On Android, to update WhatsApp, visit the Play Store, touch the menu, go to the Applications & Games tab, then select the update option next to the application. Also visit the Apple App Store on your iPhone or iPad, open the Update section, then touch the WhatsApp icon to get the latest version of the application. It’s just a solution that takes a few minutes to download. When in the App Store, you must update all other applications with the new version.
Even though it doesn’t do anything to prevent this attack, there are several other basic WhatsApp security protocols that can be managed to make your account safer. With WhatsApp, you can activate backup conversations in your chosen cloud service – iCloud and Google Drive are options. This is useful for viewing your old messages in the future. However, they do not have the same protection as the encrypted version of end-to-end messages.

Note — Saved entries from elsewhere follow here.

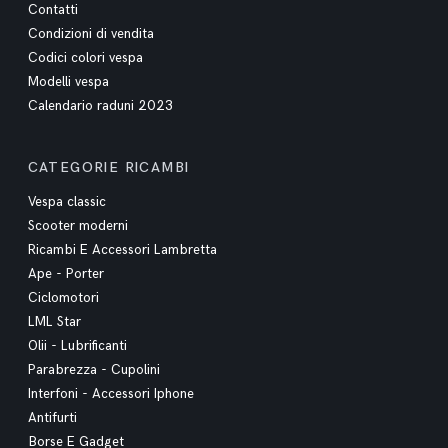
Contatti
Condizioni di vendita
Codici colori vespa
Modelli vespa
Calendario raduni 2023
CATEGORIE RICAMBI
Vespa classic
Scooter moderni
Ricambi E Accessori Lambretta
Ape - Porter
Ciclomotori
LML Star
Olii - Lubrificanti
Parabrezza - Cupolini
Interfoni - Accessori Iphone
Antifurti
Borse E Gadget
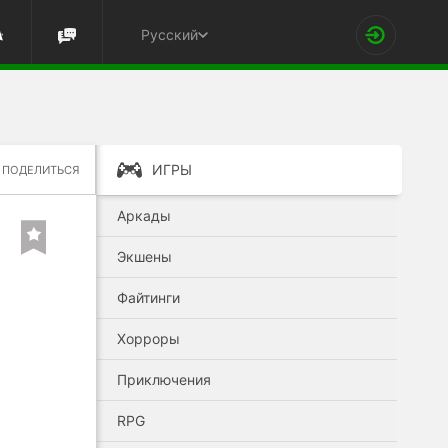
Русский
ИГРЫ
ПОДЕЛИТЬСЯ
Аркады
Экшены
Файтинги
Хорроры
Приключения
RPG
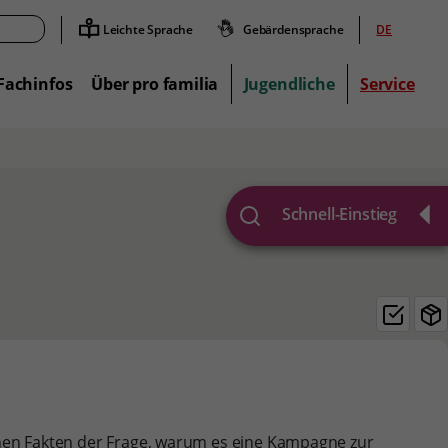
Leichte Sprache
Gebärdensprache
DE
Suche
Fachinfos
Über pro familia
Jugendliche
Service
Schnell-Einstieg
hen Fakten der Frage, warum es eine Kampagne zur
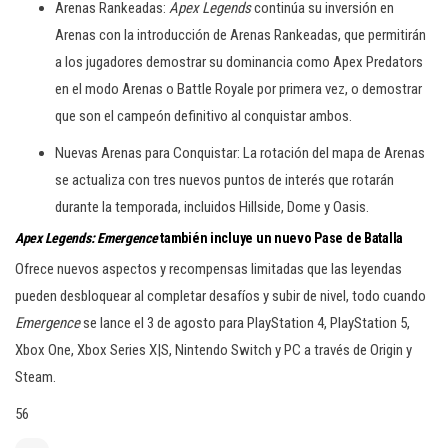
Arenas Rankeadas:
Apex Legends
continúa su inversión en
Arenas con la introducción de Arenas Rankeadas, que permitirán
a los jugadores demostrar su dominancia como Apex Predators
en el modo Arenas o Battle Royale por primera vez, o demostrar
que son el campeón definitivo al conquistar ambos.
Nuevas Arenas para Conquistar: La rotación del mapa de Arenas
se actualiza con tres nuevos puntos de interés que rotarán
durante la temporada, incluidos Hillside, Dome y Oasis.
Apex Legends: Emergence
también incluye un nuevo Pase de Batalla
Ofrece nuevos aspectos y recompensas limitadas que las leyendas
pueden desbloquear al completar desafíos y subir de nivel, todo cuando
Emergence
se lance el 3 de agosto para PlayStation 4, PlayStation 5,
Xbox One, Xbox Series X|S, Nintendo Switch y PC a través de Origin y
Steam.
56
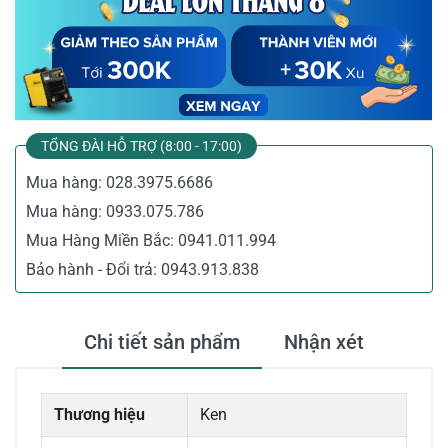
TỔNG ĐÀI HỖ TRỢ (8:00 - 17:00)
Mua hàng:
028.3975.6686
Mua hàng:
0933.075.786
Mua Hàng Miền Bắc:
0941.011.994
Bảo hành - Đổi trả:
0943.913.838
Chi tiết sản phẩm
Nhận xét
Thương hiệu
Ken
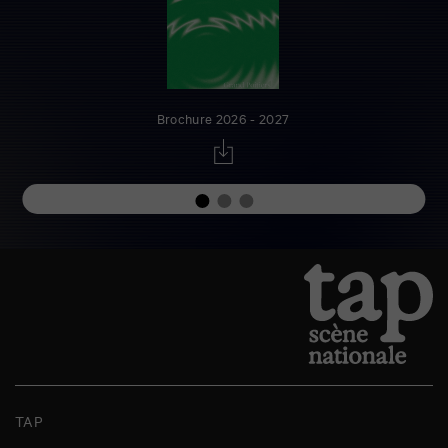
Brochure 2026 - 2027
TAP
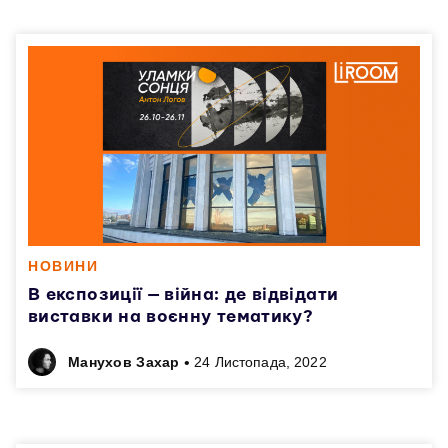
НОВИНИ
В експозиції — війна: де відвідати
виставки на воєнну тематику?
•
Манухов Захар
24 Листопада, 2022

Chat registers stored in cloud services are still encrypted. However, because it is stored by an external company, the police or law enforcement agencies can request copies of data from external hosts. They can be decrypted. Muller, US survey investigator, accesses the chat log. Backup can be disabled in WhatsApp settings.
It is also possible to use WhatsApp two-factor authentication. If you enable settings, you must periodically enter a user-specified verification code before you can access calls on WhatsApp. Although spyware is not prevented from retrieving information about your device, two-factor authentication can help stop access to WhatsApp calls if your cellphone is stolen or lost.